We The Curious now attracts more than 300,000 visitors annually. It helped transform derelict land in the centre of the city. Arts, nature and science were integrated from the start. It brought together landowners, planners, Bristol City Council, artists and scientists (among many others). The ideas were rooted in placemaking as well as education and economic development; and there was significant citizen participation. We The Curious created new places where people could congregate, learn, discuss and debate. And it showed that culture could lead the way in major city renewal. Bristol Ideas had the vision, the knowledge, the ability to build the partnerships needed, and they were able to marshal resources. Additionally, following the collapse of the Harbourside Centre, they had the resilience to carry on.

Their work also strengthened the Harbourside’s existing cultural provision and fomented new cultural projects: the creation of The Architecture Centre; the renewal of Arnolfini and Watershed; the expansion of ss Great Britain; the development of Underfall Yard; and the Bristol Industrial Museum becoming MShed. The completion of a continuous walk around the harbour and wider development including new restaurants and retail outlets on both sides of the river makes the place even more valuable, especially for Bristol people who have long held affection for the historic heart of the city. Only a few decades before, serious discussion took place about getting rid of the water to create space for more car parking. I’m glad we fought so hard to put culture at the heart of Bristol’s Harbourside.

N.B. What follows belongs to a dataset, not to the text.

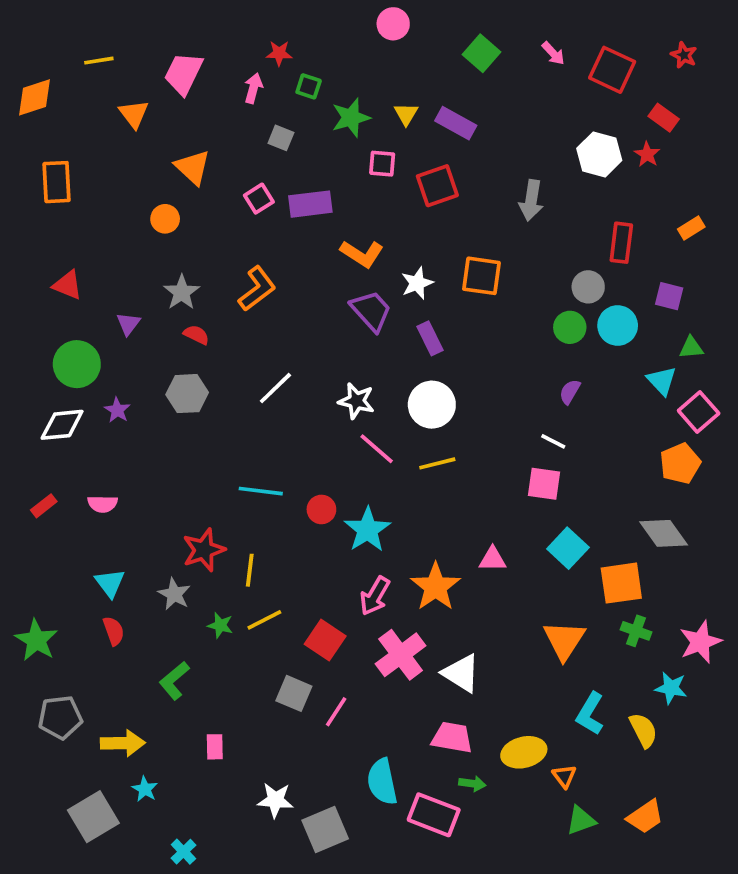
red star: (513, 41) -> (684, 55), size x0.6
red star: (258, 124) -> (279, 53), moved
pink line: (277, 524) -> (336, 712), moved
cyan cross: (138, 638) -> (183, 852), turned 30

Models for The Harbourside Centre, Bristol. (Behnisch and Behnisch, 1998)

John Savage was pivotal in founding Bristol Ideas in 1992. He was full-time chief executive of The Bristol Initiative from 1989 and, from February 1993, chief executive of Bristol Chamber of Commerce and Initiative and then executive chairman of Bristol Chamber of Commerce and Initiative.

This essay is taken from Our Project Was the City: Bristol Ideas 1992-2024, published May 2024.